Une tension presque opposée à la critique de l’article 230 est également apparue ces dernières années. Cette critique soutient que les sociétés de médias sociaux ne font pas assez pour contrôler la conversation sur leurs sites, permettant à l’extrémisme et à la désinformation de se propager sans contrôle.

De ce côté du débat, certains juristes ont proposé d’ ajouter une clause de «caractère raisonnable» à l’article 230, qui étendrait ses protections uniquement aux sites qui peuvent montrer que leurs pratiques de modération de contenu dans leur ensemble respectent une norme raisonnable d’essayer activement d’empêcher nuire aux utilisateurs.

Le président peut-il faire ça ?

L’interprétation de l’article 230 sur laquelle repose le décret est «sans fondement juridique», de l’avis d’Aaron Mackey, avocat à l’Electronic Frontier Foundation, un organisme sans but lucratif des libertés civiles numériques.

Dans l’analyse de Mackey, le décret exécutif repose sur une lecture fondamentale erronée de la loi. Le décret fait valoir que si une entreprise viole la deuxième partie de l’article 230, en modérant un contenu qui n’est pas strictement «obscène, obscène, lascif, sale, excessivement violent, harcelant ou autrement répréhensible», alors elle peut être dépouillée des protections dans la première partie de l’article 230, qui dit que les sites Web ne sont pas légalement responsables de ce que les utilisateurs publient.

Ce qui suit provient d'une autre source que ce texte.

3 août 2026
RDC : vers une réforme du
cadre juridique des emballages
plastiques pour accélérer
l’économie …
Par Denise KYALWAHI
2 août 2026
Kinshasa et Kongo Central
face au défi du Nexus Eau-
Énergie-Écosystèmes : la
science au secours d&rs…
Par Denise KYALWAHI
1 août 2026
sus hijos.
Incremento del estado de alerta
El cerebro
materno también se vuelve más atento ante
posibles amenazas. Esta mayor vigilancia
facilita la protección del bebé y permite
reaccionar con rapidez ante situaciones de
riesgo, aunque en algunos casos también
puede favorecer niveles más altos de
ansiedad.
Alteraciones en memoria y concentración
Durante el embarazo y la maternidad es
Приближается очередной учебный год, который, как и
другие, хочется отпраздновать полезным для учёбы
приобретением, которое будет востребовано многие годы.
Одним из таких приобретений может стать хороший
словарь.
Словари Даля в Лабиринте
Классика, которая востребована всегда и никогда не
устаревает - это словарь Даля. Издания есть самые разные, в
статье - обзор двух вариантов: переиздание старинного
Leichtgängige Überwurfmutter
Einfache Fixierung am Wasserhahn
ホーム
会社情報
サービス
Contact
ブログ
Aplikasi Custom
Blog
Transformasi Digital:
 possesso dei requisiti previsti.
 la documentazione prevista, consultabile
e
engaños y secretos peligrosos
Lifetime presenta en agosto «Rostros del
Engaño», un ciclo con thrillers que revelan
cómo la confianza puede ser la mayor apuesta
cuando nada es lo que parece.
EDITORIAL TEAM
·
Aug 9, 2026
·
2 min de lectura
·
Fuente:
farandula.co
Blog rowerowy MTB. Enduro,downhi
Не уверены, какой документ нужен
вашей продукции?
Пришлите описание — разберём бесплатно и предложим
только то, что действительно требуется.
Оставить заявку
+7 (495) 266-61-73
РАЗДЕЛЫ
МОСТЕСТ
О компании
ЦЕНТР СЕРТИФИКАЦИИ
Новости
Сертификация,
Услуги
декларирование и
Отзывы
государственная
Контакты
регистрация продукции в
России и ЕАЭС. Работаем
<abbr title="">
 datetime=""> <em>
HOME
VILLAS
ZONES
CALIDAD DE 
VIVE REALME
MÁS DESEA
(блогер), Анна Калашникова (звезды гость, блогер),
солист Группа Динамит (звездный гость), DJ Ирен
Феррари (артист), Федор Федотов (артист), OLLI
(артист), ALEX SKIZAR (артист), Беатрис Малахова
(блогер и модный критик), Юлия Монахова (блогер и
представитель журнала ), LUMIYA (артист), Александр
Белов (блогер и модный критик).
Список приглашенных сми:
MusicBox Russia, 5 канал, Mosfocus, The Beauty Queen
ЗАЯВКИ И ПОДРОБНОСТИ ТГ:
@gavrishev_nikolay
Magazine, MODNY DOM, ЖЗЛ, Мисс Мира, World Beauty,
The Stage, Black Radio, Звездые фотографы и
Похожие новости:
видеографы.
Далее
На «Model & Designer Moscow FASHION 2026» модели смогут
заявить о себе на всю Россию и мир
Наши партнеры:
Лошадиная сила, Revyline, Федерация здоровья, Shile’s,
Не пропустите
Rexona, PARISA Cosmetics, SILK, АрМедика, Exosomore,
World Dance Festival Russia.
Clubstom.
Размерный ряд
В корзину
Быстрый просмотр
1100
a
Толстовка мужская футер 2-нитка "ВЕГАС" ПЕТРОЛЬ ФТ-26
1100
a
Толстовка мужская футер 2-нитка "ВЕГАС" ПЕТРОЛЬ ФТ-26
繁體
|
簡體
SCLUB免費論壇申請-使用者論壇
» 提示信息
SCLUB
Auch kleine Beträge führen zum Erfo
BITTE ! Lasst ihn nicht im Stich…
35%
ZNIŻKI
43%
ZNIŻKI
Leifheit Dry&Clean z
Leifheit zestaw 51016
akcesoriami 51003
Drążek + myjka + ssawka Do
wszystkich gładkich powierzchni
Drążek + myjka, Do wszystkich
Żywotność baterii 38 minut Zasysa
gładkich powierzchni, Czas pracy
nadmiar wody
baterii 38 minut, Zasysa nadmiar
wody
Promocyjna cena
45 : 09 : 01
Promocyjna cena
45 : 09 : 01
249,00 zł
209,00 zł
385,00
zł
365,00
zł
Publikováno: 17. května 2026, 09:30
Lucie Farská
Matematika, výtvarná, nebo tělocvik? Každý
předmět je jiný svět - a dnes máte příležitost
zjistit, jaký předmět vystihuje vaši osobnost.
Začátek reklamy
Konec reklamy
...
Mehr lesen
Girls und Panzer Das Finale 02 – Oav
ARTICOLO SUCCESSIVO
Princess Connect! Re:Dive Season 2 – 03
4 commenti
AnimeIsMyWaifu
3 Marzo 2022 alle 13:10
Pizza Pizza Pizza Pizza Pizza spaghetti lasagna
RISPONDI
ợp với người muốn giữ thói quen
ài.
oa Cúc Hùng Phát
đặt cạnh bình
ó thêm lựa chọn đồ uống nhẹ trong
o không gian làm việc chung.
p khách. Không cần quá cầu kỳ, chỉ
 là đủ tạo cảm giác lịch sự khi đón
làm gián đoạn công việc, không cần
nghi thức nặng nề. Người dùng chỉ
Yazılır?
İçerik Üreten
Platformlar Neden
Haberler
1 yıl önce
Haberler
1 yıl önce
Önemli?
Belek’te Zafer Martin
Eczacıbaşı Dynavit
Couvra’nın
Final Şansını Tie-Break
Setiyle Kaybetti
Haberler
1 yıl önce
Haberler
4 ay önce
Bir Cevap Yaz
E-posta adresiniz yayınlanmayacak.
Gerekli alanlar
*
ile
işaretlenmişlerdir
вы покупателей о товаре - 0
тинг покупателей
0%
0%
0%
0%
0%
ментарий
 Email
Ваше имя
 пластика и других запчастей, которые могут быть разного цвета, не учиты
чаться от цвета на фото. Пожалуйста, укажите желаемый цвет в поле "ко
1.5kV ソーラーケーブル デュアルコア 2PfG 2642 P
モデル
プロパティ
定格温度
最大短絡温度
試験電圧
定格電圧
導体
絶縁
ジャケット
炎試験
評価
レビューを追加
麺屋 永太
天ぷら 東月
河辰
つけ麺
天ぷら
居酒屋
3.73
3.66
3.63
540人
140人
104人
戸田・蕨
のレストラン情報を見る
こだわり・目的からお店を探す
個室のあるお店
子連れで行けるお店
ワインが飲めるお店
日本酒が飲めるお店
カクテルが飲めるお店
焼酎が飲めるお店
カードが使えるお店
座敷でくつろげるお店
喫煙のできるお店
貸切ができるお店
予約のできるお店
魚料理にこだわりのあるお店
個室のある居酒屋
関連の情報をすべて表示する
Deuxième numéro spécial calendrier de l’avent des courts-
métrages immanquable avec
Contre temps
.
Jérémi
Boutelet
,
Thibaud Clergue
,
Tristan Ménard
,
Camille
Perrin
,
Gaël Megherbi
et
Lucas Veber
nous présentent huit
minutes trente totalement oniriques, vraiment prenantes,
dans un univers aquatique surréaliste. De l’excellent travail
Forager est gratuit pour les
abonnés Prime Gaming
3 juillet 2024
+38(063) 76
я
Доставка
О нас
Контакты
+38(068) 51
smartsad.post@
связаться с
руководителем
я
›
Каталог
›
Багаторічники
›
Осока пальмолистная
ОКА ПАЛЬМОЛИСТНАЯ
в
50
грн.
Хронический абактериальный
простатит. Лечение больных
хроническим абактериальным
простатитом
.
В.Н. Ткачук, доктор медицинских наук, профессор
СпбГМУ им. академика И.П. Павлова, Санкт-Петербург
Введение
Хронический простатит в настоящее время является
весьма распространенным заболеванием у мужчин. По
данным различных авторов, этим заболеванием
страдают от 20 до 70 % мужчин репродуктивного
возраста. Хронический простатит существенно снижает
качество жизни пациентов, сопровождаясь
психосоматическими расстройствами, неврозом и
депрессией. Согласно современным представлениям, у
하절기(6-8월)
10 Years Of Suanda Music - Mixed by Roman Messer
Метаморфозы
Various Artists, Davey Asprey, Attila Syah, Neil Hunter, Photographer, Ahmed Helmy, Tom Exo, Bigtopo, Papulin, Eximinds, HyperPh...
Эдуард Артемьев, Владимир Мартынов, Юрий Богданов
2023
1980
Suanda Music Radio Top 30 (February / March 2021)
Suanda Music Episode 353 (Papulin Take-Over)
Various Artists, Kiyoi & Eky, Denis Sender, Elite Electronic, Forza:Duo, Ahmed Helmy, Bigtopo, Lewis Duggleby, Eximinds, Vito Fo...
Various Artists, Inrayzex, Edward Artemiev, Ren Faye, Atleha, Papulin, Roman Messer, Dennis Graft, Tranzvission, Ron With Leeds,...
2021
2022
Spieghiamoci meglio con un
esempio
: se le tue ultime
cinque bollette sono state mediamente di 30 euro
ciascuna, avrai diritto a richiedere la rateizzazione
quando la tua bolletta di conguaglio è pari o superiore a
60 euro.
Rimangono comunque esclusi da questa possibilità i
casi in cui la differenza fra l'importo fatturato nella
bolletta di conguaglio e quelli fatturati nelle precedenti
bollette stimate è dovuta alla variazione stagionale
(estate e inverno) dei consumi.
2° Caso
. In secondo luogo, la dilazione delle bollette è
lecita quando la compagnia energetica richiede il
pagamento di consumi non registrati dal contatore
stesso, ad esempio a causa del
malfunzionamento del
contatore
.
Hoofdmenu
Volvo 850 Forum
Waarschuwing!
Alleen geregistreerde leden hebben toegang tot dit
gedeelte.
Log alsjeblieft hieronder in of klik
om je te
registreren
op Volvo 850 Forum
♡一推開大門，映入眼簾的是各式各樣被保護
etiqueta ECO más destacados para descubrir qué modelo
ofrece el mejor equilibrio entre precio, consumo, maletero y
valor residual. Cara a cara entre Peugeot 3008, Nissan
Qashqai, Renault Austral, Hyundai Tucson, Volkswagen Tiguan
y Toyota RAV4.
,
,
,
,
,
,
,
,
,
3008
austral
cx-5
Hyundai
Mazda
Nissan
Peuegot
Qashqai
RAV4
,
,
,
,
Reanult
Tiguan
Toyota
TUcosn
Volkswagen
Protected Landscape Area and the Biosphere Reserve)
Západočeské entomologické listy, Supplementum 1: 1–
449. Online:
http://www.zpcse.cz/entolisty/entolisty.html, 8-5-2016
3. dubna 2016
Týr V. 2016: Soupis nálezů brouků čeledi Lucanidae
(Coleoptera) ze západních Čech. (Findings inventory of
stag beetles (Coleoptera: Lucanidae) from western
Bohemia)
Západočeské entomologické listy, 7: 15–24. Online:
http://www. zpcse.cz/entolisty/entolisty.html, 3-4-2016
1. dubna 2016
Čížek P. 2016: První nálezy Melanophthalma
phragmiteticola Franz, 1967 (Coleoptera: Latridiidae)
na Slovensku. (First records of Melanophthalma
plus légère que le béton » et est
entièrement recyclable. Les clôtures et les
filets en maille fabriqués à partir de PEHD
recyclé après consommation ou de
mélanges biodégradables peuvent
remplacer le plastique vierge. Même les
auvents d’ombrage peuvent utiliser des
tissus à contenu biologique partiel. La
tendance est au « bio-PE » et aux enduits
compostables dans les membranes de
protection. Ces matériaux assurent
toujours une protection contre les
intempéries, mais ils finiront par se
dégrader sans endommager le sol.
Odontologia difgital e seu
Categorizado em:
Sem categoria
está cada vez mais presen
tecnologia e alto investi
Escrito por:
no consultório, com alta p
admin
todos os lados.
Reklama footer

Les premières et deuxièmes parties de la loi ne sont clairement pas liées dans le texte et n’ont pas été liées par des décisions de justice. La première partie – la protection contre la responsabilité – est une déclaration générale, appliquée sans condition. La plupart des actions en justice contre des sites Web pour suppression ou abandon de contenu généré par les utilisateurs sont simplement rejetées car la première partie de l’article 230 a été considérée comme coupée et séchée.

Et après ?

Le décret donne au secrétaire au Commerce et au procureur général 30 jours pour demander à la FCC de prendre une règle reflétant la politique énoncée dans le décret. Si la FCC accepte cette demande, une période d’avis et de commentaires publics s’ensuit avant que la règle ne devienne définitive. Ensuite, si la FCC choisit d’exercer son nouveau pouvoir de modifier l’article 230 pour certaines entreprises, cette décision sera probablement contestée devant les tribunaux.